Il tutto coinvolgendo e interagendo intenzionalmente con altri soggetti che non sono solo portatori di interesse, ma anche detentori di diritti e di doveri (duty-bearer) e contribuendo così a creare valore in ogni singolo passaggio della catena produttiva.

L’azienda e le sue scelte in questo modo creano valore perché lasciano il segno, modificano la situazione di partenza apportando risorse economiche (salari giusti), promuovendo inclusione (di genere, di cultura, di abilità fisiche, di età, di background sociale ed etnico), investendo in welfare comunitario e di territorio, favorendo l’accesso al credito di piccoli fornitori (con regole di procurement chiare, stabili, finanziariamente rispettose di tempi e scadenze), partecipando ad azioni di “collective leverage” con i propri pari di settore per ingaggiare le istituzioni e i governi locali nel miglioramento di policy, promuovendo l’innovazione pre-competitiva, contribuendo con la propria comunicazione a contrastare norme sociali pericolose e promuove modelli positivi…

E cosa è tutto questo se non impatto? 

Tutto questo, pur partendo da una compliance aziendale, per chi lo vuole cogliere, porta tante opportunità. Per saperlo e poterlo fare dobbiamo metterci nelle condizioni e fornirsi di strumenti per leggere una nuova realtà, dove il minimo sforzo non è più accettabile, il requisito minimo per legge, non è più sufficiente. 

È su questo scarto che si gioca la partita dell’impatto. Sulla differenza tra “quello che faccio perché devo” e “quello che scelgo di fare perché è giusto”: in gioco non c’è più il rispetto della compliance ma l’evoluzione dei diritti, il miglioramento delle condizioni di vita, l’accesso alle risorse per tutti. 

E non si tratta per l’azienda di dover avere una specifica agenda sociale, o un approccio particolarmente virtuoso, ma di fare i conti con ciò che è conveniente fare, aumentare le capacità dell’organizzazione stessa di agire in modo conforme nonché di portare avanti una visione integrata del rischio con evidenti sinergie interne in tema di risorse, costi e investimenti e relazioni reciprocamente vantaggiose con un ecosistema più ampio, da cui la stessa salute del business dipende. Insomma conviene a tutti

Questo passaggio è scomodo e non immediato, mette in moto meccanismi che toccano il cuore della cultura organizzativa e obbligano al confronto con nuovi soggetti o modi nuovi di guardare agli stessi interlocutori. Sono cambiamenti che richiedono tempo e possibilmente anche nuovi partner che diano supporto con competenze e strumenti specifici.  

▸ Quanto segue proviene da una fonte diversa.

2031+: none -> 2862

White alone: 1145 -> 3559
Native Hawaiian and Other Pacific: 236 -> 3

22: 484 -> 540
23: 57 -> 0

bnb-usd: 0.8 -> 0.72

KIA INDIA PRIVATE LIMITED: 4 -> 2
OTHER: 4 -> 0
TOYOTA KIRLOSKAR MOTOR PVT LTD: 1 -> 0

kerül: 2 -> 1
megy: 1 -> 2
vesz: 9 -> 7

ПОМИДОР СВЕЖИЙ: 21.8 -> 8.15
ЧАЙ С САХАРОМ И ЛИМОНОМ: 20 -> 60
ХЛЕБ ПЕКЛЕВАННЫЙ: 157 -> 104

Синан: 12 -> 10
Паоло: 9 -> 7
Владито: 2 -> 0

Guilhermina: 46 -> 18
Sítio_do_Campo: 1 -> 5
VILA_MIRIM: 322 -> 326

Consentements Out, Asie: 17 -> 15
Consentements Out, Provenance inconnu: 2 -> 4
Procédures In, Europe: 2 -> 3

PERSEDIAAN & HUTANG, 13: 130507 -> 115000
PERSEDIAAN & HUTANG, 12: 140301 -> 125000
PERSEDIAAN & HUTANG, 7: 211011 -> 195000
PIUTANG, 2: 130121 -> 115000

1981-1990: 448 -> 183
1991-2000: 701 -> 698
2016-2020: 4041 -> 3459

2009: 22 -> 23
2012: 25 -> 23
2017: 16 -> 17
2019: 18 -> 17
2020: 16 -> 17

In questo la società civile può e deve avere un ruolo di promotore di buone pratiche e strumenti adeguati. Con una posizione privilegiata di mediatore tra diversi parti (privato, pubblico, sociale) e con la responsabilità di mettere sul tavolo di lavoro temi e voci che finora non hanno goduto di grande attenzione. 

Guardando a questo necessario ed auspicato salto di approccio dalla pura conformità alle norme in modalità reattiva, alla promozione in azienda di un approccio più proattivo e valoriale, guadiamo alla figura del legal come un mediatore culturale interno all’azienda, che con le dovute competenze si faccia attivatore di processi virtuosi e promotore di visioni più strategiche e di impatto, garantendo un impianto organizzativo al livello di tali ambizioni.